🤖 AI Summary
This work addresses the challenge that symbolic music foundation models struggle to jointly model absolute and relative musical attributes. We propose the first music-knowledge-driven dual-attribute Transformer architecture. Pretrained on 81.6K hours of MIDI data, it introduces three key innovations: (1) a domain-adaptive dual-attribute tokenization scheme integrating pitch, duration, and other dimensions; (2) a parameter-free multi-dimensional relative attention (MRA) mechanism that explicitly captures intervallic, rhythmic, and harmonic relationships; and (3) a fully autoregressive fine-tuning framework supporting both music understanding and conditional generation—including completion. On three classification tasks across four benchmark datasets, our model achieves superior accuracy and F1 scores compared to state-of-the-art large models. It also significantly outperforms strong Transformer baselines in conditional generation. The code, pretrained models, and generated samples are fully open-sourced.
📝 Abstract
Moonbeam is a transformer-based foundation model for symbolic music, pretrained on a large and diverse collection of MIDI data totaling 81.6K hours of music and 18 billion tokens.
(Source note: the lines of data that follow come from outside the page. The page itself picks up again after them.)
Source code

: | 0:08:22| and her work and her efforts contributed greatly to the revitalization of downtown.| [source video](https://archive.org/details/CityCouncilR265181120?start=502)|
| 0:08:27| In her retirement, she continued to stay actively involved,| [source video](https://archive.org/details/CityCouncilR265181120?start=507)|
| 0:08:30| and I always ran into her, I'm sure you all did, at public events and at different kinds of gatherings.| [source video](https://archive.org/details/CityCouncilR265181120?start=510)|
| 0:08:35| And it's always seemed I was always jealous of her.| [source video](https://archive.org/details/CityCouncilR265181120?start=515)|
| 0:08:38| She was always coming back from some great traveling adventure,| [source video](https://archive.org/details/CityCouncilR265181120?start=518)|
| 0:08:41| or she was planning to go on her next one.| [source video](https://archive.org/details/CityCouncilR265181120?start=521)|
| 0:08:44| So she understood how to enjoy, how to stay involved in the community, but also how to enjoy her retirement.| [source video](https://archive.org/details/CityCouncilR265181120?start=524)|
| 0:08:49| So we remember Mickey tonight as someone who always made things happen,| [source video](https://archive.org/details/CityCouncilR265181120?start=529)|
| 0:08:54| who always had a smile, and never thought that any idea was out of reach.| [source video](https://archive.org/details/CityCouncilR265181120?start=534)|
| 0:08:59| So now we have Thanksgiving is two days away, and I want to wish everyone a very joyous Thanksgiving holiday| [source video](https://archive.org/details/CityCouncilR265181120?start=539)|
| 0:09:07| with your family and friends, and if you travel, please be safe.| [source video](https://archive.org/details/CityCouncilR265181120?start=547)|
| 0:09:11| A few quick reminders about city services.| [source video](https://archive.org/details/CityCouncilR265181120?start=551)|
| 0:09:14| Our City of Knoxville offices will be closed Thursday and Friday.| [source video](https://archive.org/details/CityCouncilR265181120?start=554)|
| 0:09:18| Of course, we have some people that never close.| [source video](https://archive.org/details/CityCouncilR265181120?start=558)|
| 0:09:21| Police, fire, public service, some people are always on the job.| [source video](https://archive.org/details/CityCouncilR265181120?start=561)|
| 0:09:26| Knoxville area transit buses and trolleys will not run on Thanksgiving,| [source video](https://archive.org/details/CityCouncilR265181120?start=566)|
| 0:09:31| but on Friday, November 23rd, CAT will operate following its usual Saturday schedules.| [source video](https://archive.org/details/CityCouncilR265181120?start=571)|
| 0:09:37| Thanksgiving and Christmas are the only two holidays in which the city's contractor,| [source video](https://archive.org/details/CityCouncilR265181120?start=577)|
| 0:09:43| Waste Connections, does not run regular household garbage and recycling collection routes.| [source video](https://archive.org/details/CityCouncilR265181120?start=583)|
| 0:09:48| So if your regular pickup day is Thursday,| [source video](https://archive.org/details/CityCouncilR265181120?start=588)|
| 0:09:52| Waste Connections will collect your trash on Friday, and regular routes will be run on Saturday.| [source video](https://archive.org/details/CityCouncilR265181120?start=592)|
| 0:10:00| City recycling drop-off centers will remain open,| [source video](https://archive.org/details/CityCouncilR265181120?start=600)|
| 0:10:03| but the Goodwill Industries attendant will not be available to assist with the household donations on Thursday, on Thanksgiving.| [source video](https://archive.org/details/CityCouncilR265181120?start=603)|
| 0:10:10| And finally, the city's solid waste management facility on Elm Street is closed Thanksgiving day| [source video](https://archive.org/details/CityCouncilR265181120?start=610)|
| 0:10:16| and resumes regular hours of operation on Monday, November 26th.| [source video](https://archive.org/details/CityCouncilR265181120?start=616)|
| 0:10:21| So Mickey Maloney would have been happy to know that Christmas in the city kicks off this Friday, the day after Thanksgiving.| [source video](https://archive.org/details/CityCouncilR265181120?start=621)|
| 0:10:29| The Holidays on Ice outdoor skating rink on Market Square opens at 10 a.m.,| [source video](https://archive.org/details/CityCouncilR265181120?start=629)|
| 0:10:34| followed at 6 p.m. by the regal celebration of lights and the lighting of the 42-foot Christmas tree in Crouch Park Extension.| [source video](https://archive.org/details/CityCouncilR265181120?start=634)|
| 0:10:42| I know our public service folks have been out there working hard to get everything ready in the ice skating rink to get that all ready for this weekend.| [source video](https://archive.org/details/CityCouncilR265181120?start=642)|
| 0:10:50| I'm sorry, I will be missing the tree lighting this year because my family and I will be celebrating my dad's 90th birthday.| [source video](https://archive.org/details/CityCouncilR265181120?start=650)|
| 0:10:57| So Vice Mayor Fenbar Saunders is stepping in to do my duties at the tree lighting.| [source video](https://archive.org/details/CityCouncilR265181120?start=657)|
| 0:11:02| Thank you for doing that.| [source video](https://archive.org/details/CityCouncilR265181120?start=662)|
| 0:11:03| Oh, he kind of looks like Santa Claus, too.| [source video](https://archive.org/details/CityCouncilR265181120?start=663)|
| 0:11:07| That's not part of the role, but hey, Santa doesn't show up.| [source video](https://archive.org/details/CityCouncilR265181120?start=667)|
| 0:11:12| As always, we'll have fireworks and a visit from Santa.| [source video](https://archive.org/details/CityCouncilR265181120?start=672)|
Moonbeam incorporates music-domain inductive biases by capturing both absolute and relative musical attributes through the introduction of a novel domain-knowledge-inspired tokenization method and Multidimensional Relative Attention (MRA), which captures relative music information without additional trainable parameters. Leveraging the pretrained Moonbeam, we propose 2 finetuning architectures with full anticipatory capabilities, targeting 2 categories of downstream tasks: symbolic music understanding and conditional music generation (including music infilling). Our model outperforms other large-scale pretrained music models in most cases in terms of accuracy and F1 score across 3 downstream music classification tasks on 4 datasets. Moreover, our finetuned conditional music generation model outperforms a strong transformer baseline with a REMI-like tokenizer. We open-source the code, pretrained model, and generated samples on Github.